I'm using the ip address, not the server name, to connect so name
resolution
isn't part of it.

If it *is* a data serialization issue (though ~150k doesn't sound like
*that* much data), how would it help to convert it to a web service?

It would only help with the database, in that you could control connection
libraries and make sure things were working.

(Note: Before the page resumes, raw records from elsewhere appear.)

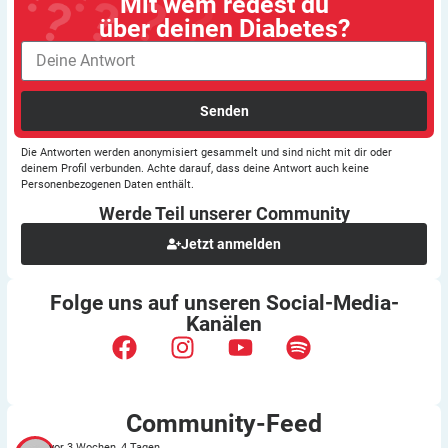
Mit wem redest du
über deinen Diabetes?
Senden
Die Antworten werden anonymisiert gesammelt und sind nicht mit dir oder
deinem Profil verbunden. Achte darauf, dass deine Antwort auch keine
Personenbezogenen Daten enthält.
Werde Teil unserer
Community
Jetzt anmelden
Folge uns auf unseren
Social-Media-
Kanälen
Community-Feed
vor 3 Wochen, 4 Tagen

And, the app is less likely to have a problem hitting a web server (port 80,
which is almost always open AND easier name resolution, at least in
general).

The downside is you add an extra latency here, but the same web service can
be used for any variety of apps. And, it is extremely easy to wire into the
application.

As for the issue I was primarily focused on, it is probably name resolution,
which is different from parameter sniffing.

--
Gregory A. Beamer
MVP; MCP: +I, SE, SD, DBA

Blog: http://gregorybeamer.spaces.live.com
Twitter: @gbworld

*************************************************
| Think outside the box! |
*************************************************
 
P

Paul

First of a VPN is encypted so any data you send has to be encrypted. This
has a huge overhead. So if its fine on the local LAN maybe this is the
problem.
 
P

Paul

But this will perfrom far slower than direct DB access? Serialization?

Great for access over Port 80/443 rather than VPN but still much slower.
 
S

sloan

//but still much slower.//

You don't know until you try.

Especially if you use binary serialization.